Reading text:

★ ★ ★ ★ ★

On 24 August, the global stock market went into a free-fall mode. The Dow Jones Industrial Average shed 588 points (3.6 percent) at closing after plummeting more than 1,000 points at the open. The Hang Seng Index plunged 1,158 points (5.2 percent), while the Straits Times Index (STI) fell 4.3 percent.

Everyone is saying that a stock market crash has befallen us, but has it? The STI’s high this year was set on 3 April at the 3,549-point level, while the 24 August closing of 2,843 points represented a 20 percent fall. Over the past five years, the STI has actually gone into a major correction once every year, falling between 6 percent and 24 percent each time.

However, I believe that it is still not the time to get overly excited. I recommend holding back until the stock market is truly in panic, unless you are short-selling. Do remember, though, that short-selling is only for recreational investing. I would also recommend going for call options if you are really keen, but do be prepared that you may lose all your capital.

Meltdown Not Coming So Soon

Photograph by Kyle May

A real stock market meltdown happens only once every so many years. The last time it happened was between October 2007 and October 2008, when the STI fell from 3,906 to 1,473 points, shedding some 62 percent along the way. The magnitude of the current correction as at 24 August is only 20 percent; compared to the aforementioned 62 percent loss or even the crash in 2011, this is still considered a minor correction. Remember when Buffett went on a shares buying spree in October 2008? Did he take any actions lately? Any aspiring bargain hunters would do well to keep a close watch on Buffett.

For nearly eight months, the Dow has been vacillating between 17,300 and 18,300 points, which created many opportunities to buy low and sell high. This has lured many investors to ride the waves. However, on 20 August, the Dow fell below 17,000 points and continued the plunge to 15,871 points on 24 August. Those who were betting on a rebound when the Dow was at 17,300 points are now caught out and bleeding badly. The Dow’s breach below 17,300 points is an important signal, as it had shattered an 8-months-long support level.

Devaluation of the Yuan

In recent weeks, many investors have been focusing on China, in particular the plunging Chinese yuan and A-shares. The current fall in the global stock market is actually caused by the simultaneous fall in both the Chinese and US stock markets. US investors are very concerned about whether the Federal Reserve will raise interest rates in September this year.

★ ★ ★ ★ ★

Dataset extract:
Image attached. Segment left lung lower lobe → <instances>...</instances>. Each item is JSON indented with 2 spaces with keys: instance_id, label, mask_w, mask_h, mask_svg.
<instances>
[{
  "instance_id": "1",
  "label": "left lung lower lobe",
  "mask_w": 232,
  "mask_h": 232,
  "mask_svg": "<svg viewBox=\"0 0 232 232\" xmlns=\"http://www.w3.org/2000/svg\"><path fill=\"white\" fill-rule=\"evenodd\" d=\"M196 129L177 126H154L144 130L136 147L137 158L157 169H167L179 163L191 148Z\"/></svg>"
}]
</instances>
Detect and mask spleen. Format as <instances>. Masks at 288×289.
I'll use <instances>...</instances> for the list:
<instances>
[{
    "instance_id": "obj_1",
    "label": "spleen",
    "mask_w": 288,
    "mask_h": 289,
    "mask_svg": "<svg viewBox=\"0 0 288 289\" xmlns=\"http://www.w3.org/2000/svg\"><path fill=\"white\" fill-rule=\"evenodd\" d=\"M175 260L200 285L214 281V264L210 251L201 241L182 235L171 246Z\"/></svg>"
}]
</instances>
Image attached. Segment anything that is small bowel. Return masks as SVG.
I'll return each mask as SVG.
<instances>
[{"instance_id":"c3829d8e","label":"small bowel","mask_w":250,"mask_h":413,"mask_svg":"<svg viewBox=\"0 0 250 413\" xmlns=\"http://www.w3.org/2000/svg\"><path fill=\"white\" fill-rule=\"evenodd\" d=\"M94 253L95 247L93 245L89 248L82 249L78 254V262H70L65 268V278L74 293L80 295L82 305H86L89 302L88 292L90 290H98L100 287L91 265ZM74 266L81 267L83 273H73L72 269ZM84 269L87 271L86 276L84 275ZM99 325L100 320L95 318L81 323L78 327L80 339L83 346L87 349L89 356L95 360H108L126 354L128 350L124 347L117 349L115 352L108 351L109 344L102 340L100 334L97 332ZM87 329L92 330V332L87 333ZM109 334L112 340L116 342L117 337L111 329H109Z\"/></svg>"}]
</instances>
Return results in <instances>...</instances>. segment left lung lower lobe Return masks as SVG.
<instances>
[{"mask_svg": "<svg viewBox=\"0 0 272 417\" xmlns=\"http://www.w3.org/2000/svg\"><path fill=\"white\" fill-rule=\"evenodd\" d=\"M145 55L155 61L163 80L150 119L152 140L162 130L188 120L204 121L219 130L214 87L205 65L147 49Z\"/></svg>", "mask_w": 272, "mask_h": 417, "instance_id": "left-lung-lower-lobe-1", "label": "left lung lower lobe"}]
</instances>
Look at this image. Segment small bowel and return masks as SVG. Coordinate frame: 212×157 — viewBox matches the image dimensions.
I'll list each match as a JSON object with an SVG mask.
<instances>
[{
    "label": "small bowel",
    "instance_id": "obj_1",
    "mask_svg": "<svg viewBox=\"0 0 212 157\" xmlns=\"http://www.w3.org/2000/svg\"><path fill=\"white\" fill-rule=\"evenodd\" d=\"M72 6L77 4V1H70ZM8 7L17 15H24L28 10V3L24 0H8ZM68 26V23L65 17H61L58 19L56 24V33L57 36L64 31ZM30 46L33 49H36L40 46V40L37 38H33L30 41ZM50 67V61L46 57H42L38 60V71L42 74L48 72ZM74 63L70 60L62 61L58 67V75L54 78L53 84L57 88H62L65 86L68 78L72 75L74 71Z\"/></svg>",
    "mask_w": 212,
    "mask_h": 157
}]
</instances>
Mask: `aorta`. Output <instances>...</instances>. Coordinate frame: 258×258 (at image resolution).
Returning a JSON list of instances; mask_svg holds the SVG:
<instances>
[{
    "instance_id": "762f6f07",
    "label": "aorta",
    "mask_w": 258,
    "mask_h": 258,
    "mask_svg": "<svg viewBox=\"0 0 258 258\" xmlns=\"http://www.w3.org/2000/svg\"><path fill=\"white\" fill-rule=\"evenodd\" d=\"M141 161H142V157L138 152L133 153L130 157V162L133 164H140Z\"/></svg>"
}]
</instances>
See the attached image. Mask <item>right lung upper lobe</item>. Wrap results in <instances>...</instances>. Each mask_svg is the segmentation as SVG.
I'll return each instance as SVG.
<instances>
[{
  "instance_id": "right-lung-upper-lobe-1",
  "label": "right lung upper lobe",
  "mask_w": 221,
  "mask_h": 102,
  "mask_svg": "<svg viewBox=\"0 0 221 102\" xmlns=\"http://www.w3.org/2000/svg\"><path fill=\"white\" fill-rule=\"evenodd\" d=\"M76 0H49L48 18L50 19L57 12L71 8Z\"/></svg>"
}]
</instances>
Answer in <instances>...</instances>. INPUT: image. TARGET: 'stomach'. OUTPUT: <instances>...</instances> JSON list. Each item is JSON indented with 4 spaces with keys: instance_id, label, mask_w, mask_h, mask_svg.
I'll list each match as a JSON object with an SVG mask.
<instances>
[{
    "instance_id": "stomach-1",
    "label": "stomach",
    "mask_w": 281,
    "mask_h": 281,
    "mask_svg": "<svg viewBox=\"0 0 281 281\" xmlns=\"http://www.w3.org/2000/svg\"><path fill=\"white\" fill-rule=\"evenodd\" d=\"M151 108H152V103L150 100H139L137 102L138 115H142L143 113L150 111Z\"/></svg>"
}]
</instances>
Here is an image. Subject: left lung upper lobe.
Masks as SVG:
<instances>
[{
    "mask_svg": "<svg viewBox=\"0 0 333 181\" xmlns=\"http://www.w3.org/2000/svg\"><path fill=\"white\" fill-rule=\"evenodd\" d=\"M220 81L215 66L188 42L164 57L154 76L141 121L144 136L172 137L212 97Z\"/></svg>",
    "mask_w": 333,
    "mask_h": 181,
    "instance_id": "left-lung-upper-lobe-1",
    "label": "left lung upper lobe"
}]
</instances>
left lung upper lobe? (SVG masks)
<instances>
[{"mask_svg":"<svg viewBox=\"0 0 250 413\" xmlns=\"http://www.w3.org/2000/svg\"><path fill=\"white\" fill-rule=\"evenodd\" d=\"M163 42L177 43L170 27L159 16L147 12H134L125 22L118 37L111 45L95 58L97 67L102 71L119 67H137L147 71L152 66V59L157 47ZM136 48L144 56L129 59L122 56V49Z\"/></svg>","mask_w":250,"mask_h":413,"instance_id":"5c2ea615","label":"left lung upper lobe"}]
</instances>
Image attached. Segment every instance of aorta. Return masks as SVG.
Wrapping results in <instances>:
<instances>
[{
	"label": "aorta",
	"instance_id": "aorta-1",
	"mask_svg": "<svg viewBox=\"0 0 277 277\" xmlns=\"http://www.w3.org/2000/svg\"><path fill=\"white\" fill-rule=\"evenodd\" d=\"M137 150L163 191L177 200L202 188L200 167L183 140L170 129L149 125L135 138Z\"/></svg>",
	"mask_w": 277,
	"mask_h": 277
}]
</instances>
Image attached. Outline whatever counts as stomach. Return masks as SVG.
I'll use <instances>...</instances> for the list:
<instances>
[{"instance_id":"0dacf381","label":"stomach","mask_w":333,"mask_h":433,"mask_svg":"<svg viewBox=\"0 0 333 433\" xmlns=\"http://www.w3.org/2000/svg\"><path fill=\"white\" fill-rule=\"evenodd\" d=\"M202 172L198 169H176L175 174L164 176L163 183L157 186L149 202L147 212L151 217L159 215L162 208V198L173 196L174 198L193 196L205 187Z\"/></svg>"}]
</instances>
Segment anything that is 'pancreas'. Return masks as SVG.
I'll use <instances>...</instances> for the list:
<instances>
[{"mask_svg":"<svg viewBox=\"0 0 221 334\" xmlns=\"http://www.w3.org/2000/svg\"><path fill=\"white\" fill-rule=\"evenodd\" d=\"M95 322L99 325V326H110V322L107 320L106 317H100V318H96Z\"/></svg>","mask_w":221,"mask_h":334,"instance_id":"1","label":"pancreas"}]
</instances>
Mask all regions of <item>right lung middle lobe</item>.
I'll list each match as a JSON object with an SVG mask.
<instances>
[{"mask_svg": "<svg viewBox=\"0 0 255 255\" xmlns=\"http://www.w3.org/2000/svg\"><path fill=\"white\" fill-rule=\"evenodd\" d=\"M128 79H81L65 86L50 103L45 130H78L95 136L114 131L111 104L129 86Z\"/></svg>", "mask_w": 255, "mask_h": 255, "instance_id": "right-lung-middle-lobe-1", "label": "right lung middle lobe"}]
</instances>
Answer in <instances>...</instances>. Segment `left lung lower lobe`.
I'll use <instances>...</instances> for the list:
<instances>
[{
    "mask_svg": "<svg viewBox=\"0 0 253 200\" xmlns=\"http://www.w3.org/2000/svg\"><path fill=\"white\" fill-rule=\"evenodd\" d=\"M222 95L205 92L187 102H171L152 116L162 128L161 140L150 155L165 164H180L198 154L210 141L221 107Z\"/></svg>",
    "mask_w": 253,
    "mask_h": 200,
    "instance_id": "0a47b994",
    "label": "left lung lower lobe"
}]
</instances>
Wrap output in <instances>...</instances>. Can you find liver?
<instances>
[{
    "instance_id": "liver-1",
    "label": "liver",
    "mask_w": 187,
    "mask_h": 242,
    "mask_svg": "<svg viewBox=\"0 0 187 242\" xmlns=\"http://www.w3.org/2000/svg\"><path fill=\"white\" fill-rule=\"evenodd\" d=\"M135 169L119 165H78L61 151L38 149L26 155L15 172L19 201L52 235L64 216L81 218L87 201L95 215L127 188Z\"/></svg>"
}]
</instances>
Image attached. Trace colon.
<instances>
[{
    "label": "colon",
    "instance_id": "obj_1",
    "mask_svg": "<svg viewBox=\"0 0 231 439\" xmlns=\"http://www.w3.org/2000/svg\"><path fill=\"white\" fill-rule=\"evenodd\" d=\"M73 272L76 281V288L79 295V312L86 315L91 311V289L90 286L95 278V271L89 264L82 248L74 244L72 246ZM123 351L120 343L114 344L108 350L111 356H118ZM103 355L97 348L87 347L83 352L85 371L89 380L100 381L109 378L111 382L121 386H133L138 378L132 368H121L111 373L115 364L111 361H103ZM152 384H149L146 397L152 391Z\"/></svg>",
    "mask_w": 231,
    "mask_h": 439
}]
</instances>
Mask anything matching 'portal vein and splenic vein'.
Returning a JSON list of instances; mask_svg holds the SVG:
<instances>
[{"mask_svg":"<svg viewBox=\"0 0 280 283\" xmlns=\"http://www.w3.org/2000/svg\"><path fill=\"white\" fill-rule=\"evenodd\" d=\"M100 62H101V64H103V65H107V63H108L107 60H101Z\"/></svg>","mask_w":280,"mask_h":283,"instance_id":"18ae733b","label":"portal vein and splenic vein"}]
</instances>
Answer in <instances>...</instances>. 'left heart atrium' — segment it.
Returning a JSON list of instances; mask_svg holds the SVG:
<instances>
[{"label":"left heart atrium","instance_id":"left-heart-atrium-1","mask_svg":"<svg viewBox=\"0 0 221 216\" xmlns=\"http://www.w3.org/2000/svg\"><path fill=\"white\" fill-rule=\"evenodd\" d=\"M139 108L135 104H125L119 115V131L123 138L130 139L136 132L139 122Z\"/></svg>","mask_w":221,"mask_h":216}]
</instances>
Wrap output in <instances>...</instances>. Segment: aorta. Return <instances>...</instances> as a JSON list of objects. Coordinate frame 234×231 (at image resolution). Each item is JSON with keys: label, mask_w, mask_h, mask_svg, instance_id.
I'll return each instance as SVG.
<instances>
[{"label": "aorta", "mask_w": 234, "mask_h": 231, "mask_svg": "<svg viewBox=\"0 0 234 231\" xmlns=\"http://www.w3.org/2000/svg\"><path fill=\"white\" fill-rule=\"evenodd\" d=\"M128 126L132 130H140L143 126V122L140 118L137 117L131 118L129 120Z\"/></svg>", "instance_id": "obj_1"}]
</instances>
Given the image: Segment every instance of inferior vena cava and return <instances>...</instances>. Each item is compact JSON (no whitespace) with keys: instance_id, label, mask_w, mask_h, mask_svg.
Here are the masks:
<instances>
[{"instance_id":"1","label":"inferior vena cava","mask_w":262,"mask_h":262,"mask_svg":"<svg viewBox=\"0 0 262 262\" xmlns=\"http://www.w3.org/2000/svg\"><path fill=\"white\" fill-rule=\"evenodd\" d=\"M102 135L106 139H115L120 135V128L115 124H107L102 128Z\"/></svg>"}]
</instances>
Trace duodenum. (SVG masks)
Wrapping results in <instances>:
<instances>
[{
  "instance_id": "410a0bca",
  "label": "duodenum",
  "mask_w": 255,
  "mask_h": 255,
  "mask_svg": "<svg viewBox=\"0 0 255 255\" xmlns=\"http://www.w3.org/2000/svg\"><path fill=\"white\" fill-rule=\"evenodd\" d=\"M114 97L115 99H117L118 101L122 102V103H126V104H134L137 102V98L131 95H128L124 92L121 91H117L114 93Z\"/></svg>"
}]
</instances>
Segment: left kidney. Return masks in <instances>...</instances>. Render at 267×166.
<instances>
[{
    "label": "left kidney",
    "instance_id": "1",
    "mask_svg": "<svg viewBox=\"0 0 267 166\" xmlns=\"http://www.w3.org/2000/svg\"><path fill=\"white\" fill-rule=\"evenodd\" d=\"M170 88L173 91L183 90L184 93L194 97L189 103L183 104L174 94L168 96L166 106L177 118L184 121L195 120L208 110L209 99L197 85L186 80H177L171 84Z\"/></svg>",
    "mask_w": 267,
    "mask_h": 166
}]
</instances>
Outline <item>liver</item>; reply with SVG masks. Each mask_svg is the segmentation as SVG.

★ ★ ★ ★ ★

What is asked:
1 > Summarize the stock market text in two sentences.
2 > Report how many lines of the records contain the string "results".
The text and the records are unrelated to each other.

Solutions for each task:
1 > On 24 August the global stock market went into free fall, with the Dow, the Hang Seng Index and the Straits Times Index all dropping sharply, a fall caused by simultaneous declines in the Chinese and US markets. The STI's 20 percent drop from its April high is still a minor correction next to the 62 percent meltdown of 2007 to 2008, so the writer recommends holding back until the market is truly in panic.

2 > 4